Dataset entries

----------

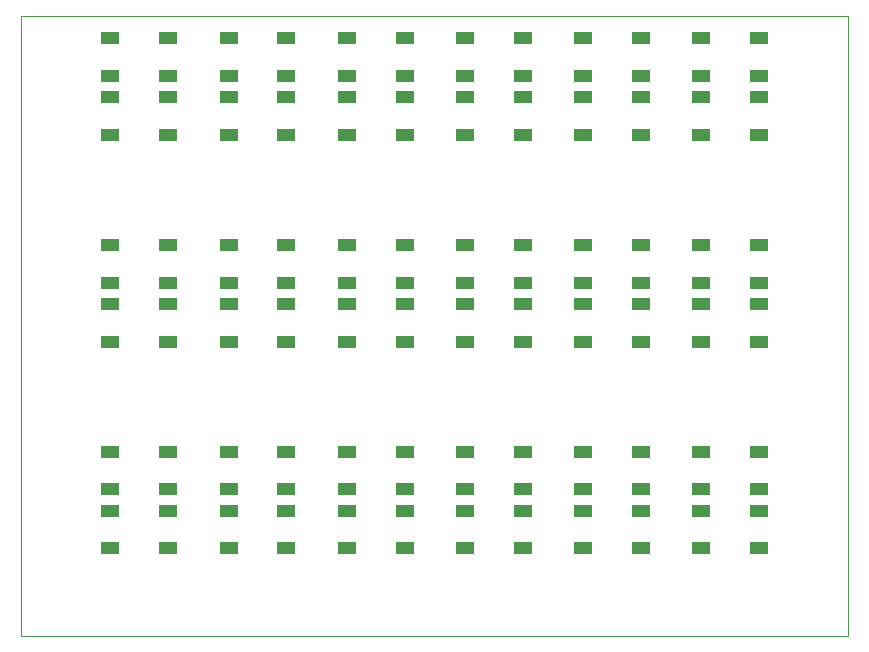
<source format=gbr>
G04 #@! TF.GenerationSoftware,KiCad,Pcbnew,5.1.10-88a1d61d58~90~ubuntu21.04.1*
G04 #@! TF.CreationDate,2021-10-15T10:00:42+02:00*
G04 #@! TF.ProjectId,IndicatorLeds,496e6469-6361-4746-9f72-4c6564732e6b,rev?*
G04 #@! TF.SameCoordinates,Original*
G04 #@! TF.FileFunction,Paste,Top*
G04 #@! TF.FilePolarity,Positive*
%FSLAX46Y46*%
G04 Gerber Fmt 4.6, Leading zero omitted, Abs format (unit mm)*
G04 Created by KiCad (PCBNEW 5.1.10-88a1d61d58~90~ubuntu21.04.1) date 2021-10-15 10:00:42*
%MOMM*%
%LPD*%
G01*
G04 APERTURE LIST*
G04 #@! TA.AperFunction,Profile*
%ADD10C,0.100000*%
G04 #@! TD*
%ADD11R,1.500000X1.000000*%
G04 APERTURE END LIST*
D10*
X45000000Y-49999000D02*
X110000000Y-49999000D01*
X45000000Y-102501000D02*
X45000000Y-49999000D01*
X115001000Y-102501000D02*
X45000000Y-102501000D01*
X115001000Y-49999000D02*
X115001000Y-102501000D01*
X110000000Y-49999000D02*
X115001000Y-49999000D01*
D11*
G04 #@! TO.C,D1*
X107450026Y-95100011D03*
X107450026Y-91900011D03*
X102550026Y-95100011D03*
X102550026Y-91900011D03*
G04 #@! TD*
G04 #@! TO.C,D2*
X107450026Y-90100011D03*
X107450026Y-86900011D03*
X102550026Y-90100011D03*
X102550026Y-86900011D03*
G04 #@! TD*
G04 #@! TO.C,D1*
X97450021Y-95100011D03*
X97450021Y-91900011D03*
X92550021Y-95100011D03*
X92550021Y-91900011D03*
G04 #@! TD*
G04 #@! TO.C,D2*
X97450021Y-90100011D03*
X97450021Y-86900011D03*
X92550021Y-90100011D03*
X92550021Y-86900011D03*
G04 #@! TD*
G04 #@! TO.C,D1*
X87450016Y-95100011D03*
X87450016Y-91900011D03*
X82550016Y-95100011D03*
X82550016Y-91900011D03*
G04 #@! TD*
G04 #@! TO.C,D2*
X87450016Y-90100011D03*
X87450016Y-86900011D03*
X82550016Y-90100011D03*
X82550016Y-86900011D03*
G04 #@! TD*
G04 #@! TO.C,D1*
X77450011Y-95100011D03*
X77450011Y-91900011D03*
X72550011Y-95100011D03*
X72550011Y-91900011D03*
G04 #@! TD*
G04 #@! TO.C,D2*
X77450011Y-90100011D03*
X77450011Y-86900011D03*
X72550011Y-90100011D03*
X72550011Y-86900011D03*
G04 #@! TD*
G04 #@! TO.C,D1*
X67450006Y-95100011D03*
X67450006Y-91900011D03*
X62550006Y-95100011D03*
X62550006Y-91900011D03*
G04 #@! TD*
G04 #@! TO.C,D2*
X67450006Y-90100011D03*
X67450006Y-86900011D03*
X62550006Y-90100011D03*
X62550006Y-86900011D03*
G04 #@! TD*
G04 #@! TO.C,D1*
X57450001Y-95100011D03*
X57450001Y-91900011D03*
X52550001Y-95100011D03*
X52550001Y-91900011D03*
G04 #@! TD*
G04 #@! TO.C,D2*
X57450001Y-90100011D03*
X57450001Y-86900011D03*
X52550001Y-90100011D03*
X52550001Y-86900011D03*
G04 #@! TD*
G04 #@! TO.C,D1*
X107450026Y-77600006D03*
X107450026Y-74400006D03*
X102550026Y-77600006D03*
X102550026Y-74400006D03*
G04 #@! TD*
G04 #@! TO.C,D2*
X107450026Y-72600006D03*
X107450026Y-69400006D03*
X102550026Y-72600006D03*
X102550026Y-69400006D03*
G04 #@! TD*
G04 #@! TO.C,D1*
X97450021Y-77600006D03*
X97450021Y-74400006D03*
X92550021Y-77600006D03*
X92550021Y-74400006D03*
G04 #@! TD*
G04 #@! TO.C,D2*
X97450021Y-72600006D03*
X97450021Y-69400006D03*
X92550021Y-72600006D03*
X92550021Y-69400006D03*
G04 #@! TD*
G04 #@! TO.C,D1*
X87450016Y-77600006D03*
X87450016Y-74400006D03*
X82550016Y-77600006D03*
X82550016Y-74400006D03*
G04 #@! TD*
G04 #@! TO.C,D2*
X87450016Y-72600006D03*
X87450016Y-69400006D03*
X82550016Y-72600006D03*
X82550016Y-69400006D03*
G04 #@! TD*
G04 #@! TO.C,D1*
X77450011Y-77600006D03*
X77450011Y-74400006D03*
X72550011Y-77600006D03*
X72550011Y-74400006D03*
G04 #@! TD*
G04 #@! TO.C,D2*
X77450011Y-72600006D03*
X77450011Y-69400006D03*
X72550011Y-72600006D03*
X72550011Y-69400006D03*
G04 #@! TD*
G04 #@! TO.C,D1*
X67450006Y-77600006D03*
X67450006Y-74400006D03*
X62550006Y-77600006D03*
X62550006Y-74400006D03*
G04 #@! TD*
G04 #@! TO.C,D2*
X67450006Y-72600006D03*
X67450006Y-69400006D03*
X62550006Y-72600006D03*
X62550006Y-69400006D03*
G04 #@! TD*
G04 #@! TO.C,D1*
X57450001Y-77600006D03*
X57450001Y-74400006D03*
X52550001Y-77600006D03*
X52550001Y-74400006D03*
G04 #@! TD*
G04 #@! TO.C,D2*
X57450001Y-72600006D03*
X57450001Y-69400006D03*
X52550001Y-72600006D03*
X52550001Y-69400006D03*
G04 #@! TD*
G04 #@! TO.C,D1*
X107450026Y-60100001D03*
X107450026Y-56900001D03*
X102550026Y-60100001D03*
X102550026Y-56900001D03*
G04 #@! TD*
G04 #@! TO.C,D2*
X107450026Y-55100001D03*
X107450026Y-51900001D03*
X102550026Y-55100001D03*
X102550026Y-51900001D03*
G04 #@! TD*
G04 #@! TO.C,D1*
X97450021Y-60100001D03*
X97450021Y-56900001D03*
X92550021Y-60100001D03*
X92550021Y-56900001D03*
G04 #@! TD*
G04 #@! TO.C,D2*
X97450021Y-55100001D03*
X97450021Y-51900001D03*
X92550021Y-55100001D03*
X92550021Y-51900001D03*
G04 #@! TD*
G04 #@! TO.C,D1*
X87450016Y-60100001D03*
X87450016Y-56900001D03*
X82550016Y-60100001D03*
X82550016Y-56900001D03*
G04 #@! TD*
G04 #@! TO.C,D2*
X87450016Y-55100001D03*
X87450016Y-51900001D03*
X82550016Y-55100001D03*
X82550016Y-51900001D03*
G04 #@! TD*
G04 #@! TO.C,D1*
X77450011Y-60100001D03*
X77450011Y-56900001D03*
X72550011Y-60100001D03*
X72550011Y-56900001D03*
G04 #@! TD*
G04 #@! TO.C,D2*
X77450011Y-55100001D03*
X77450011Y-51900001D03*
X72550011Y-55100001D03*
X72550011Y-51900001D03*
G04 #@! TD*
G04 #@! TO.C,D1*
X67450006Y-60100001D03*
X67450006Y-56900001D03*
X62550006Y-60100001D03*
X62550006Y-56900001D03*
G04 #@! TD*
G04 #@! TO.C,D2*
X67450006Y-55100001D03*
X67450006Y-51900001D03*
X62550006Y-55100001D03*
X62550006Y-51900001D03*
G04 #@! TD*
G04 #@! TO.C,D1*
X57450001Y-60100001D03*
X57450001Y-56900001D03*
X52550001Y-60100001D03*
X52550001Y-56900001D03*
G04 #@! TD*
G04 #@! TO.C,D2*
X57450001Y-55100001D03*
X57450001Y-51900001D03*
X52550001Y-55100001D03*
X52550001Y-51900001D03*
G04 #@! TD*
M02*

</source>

----------

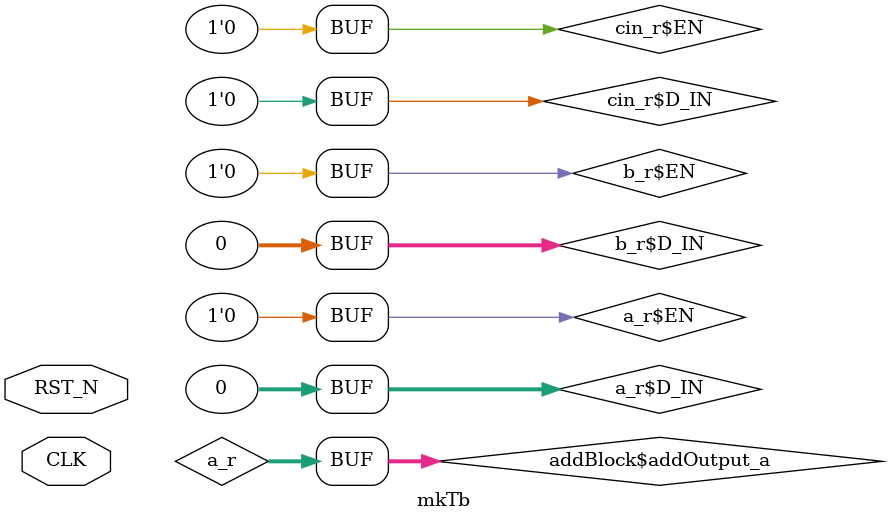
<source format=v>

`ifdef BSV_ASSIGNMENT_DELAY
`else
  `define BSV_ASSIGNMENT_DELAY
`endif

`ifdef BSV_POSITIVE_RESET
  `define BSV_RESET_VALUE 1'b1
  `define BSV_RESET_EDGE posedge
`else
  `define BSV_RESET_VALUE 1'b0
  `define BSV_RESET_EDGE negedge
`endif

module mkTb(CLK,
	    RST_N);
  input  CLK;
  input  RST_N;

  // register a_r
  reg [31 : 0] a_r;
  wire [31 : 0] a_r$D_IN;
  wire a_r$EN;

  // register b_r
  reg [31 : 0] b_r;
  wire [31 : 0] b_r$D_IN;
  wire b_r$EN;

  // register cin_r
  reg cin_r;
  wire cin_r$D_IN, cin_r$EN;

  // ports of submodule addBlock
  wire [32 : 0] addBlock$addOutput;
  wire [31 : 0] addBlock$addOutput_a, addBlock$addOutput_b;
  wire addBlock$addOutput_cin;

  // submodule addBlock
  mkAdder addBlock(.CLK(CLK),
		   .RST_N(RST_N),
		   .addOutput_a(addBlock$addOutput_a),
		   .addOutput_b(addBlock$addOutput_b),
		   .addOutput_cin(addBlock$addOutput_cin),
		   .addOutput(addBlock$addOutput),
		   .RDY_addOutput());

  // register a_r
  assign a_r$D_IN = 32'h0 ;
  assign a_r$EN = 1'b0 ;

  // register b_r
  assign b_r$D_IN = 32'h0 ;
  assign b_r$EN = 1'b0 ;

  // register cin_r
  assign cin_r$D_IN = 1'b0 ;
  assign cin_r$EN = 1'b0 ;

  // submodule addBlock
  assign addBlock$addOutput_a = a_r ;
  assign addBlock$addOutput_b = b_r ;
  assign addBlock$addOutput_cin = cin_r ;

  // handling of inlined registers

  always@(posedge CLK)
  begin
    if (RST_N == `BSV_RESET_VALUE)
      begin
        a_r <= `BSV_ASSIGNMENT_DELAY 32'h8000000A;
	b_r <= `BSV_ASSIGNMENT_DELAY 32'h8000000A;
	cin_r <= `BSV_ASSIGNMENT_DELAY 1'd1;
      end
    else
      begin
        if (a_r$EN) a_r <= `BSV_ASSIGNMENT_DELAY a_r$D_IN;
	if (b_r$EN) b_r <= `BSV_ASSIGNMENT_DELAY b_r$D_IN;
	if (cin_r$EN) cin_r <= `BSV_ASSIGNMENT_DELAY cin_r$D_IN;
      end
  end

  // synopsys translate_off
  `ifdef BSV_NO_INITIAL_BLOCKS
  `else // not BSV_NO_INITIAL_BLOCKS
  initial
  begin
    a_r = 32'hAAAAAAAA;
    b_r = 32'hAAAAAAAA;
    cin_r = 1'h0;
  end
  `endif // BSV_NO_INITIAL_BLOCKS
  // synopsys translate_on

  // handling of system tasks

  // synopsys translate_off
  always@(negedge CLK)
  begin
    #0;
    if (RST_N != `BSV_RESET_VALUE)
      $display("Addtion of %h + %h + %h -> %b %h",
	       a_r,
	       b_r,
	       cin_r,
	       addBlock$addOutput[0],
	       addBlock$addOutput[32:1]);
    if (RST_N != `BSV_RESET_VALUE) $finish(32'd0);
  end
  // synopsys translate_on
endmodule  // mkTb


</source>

----------

■ **About this task**
The lines to extract from the data above begin with the line containing "<source format=gbr>" and end with the line containing "G04 #@! TF.SameCoordinates,Original*". Extract them exactly, including both.

■ **Response to this task**
<source format=gbr>
G04 #@! TF.GenerationSoftware,KiCad,Pcbnew,5.1.10-88a1d61d58~90~ubuntu21.04.1*
G04 #@! TF.CreationDate,2021-10-15T10:00:42+02:00*
G04 #@! TF.ProjectId,IndicatorLeds,496e6469-6361-4746-9f72-4c6564732e6b,rev?*
G04 #@! TF.SameCoordinates,Original*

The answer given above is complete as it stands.